The psychiatrist had puffy black hair and a face like the moon and a wide ocean of body. Everything about her urged Katie to jump, knowing that no matter how she landed, she’d be safe.
She smiled nervously at Dr. Polacci. They were sitting in the living room, alone. Ellie had fought to be there, but Dr. Polacci suggested that her presence might keep Katie silent. “I’m someone she confides in,” Ellie had argued.
“You’re one more person to confess in front of,” the psychiatrist answered.
They talked in front of her like she was stupid, or a pet dog-like she had no opinion whatsoever about what was happening to her. In the end, Ellie had left. Dr. Polacci had made it clear that she was here to help Katie get acquitted. She’d said that Katie should tell her the truth, because she surely didn’t want to go to jail. Well, Dr. Polacci was right on that count. So pretty much, Katie had spent the past hour telling her everything that she had told Dr. Cooper. She was careful about her choice of words-she wanted the most precise recollection. She wanted Dr. Polacci to go back to Ellie and say, “Katie’s not crazy; it’s all right for the judge to let her go.”

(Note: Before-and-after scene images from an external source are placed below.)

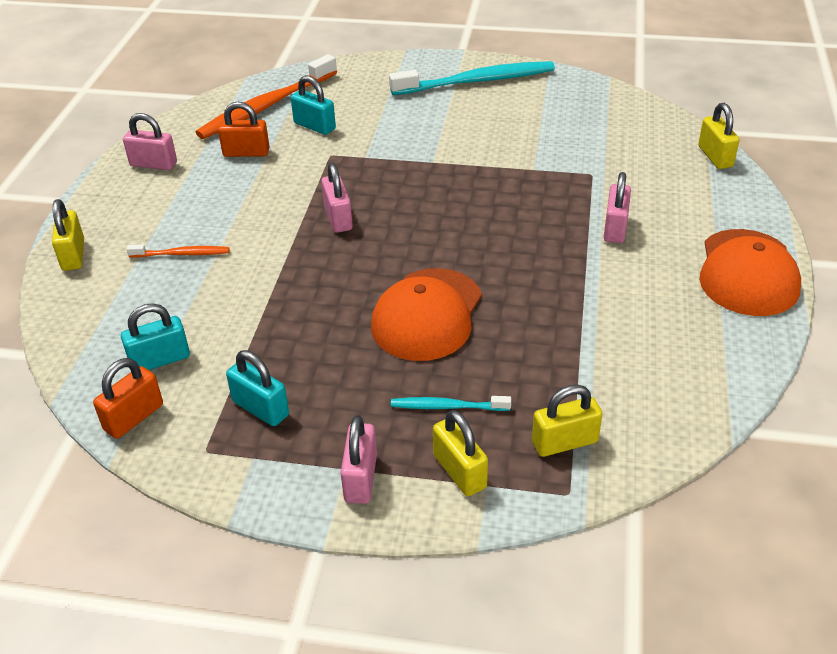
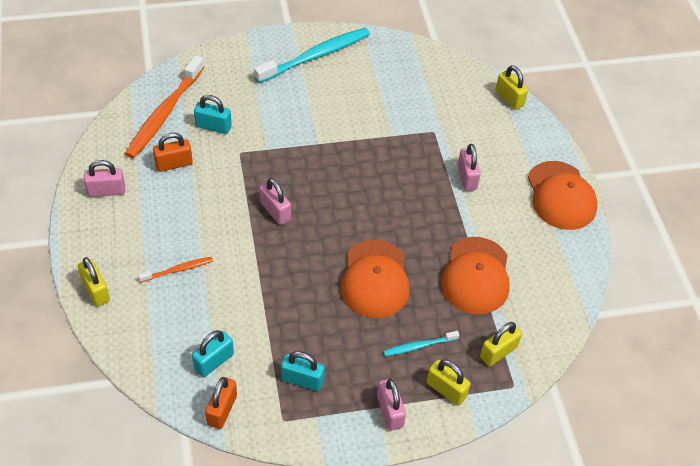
camera: 25 degrees left, 10 degrees up
(575, 340) = (476, 276): none -> orange cap

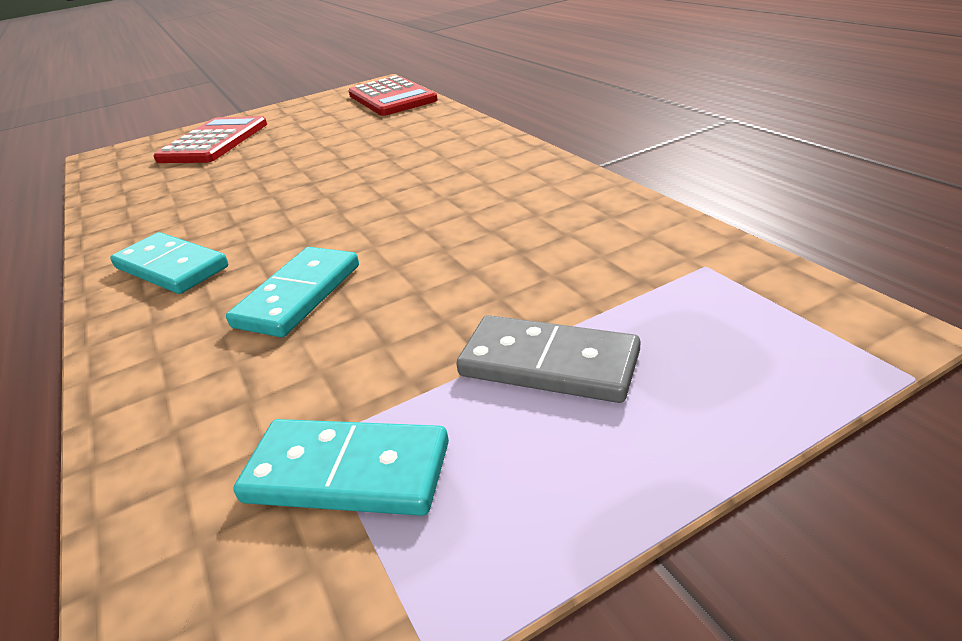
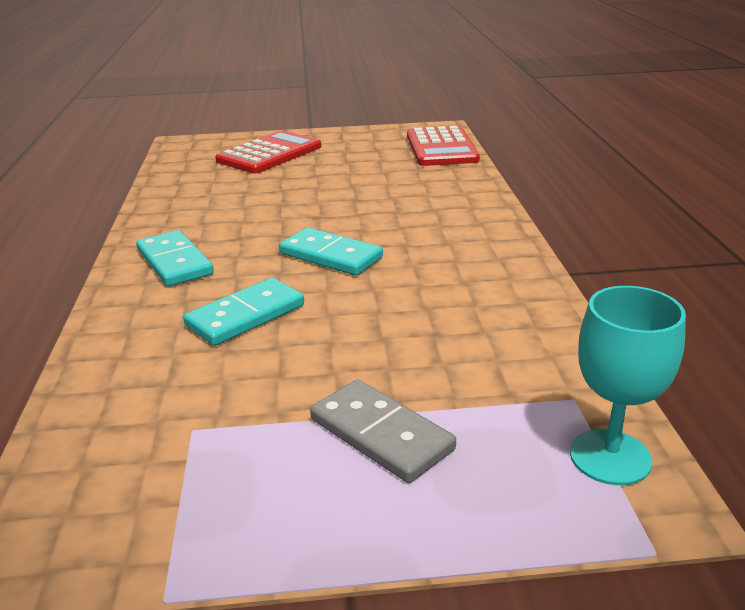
camera: 20 degrees right, 5 degrees down
(347, 472) = (193, 459): turquoise domino -> turquoise domino (330, 256)
(787, 305) = (610, 457): none -> turquoise goblet

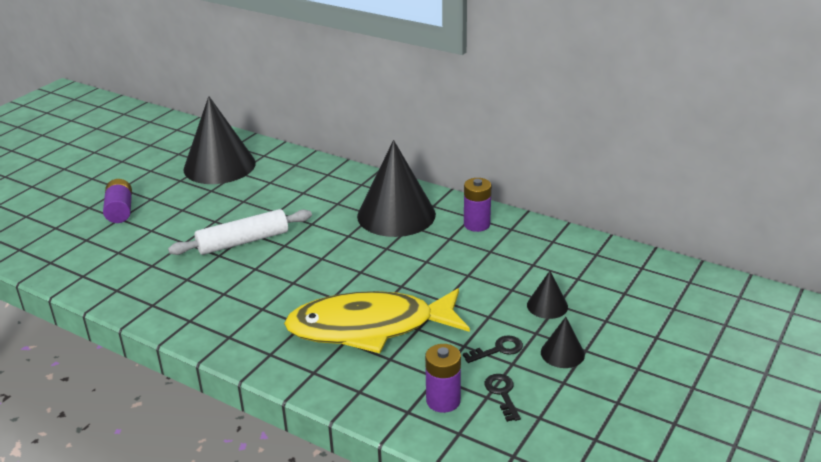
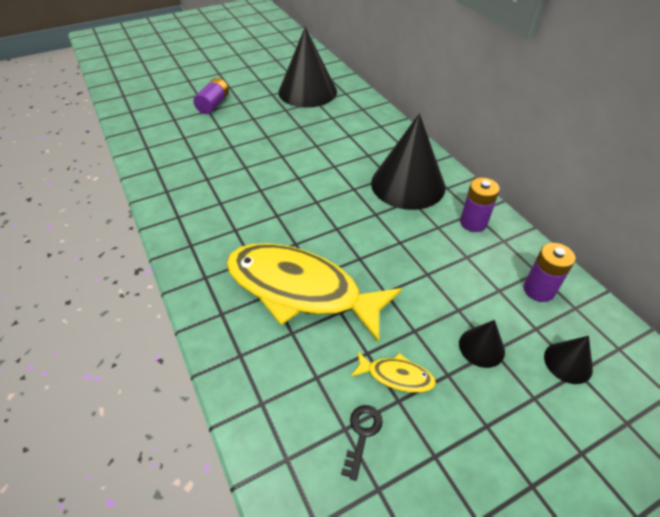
camera: 30 degrees right, 15 degrees up
(243, 241) = (271, 162): white rolling pin -> none
(443, 401) = (301, 409): purple battery -> purple battery (538, 290)
(498, 349) = (396, 376): black key -> yellow fish
(562, 353) = (458, 417): black cone -> black cone (568, 362)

“Katie,” Dr. Polacci asked now, drawing her attention, “what was going through your mind
when you went to bed?”
“Just that I felt bad. And I wanted to go to sleep so that I could wake up and be better.”
The psychiatrist marked something down on her notepad. “Then what happened?”
She had been waiting for this, for the moment when the small flashes of light that had been bursting in her mind these past few days would fly from her mouth like a flock of scattering starlings. Katie could almost feel the cut of the pain again, slicing like a scythe from her back to her belly with such a sharp, reaching pull from inside that she found herself knotted in a ball by the time she could breathe again. “I hurt,” she whispered. “I woke up and the cramps were bad.”
Dr. Polacci frowned. “Dr. Cooper told me that you haven’t been able to remember labor pains, or the birth of the baby.”
“I haven’t,” Katie admitted. “The first thing that came to me was that I was pregnant-I told Dr. Cooper how I remembered trying to bend down and feeling something stuck in the middle there that I had to work my way around. And since then, I keep remembering things.”
“Like what?”
“Like that the light in the barn was already on, when it was way too early for the milking.” She shuddered. “And how I was trying and trying to hold it in, but I couldn’t.”
“Did you realize that you were giving birth?”
“I don’t know. I was awfully scared, because it hurt so much. I just knew that I had to be quiet, that if I yelled out or cried someone might hear.”
“Did your water break?”
“Not all at once, like my cousin Frieda’s did when she had little Joshua, right in the middle of the barn-raising lunch. The ladies sitting on both sides of her on the bench got soaked. This was more like a trickle, every time I sat up.”
“Was there blood?”
“A little, on the insides of my legs. That’s why I went outside-I didn’t want it to get on the sheets.”
“Why not?”
“Because I wash ’em, but my Mam takes them off the beds. And I didn’t want her to know what was happening.”
“Did you know you were going to go to the barn?”
“I didn’t plan it, exactly. I never really got to thinking about what would happen . . . when it was time. I just knew that I had to get out of the house.”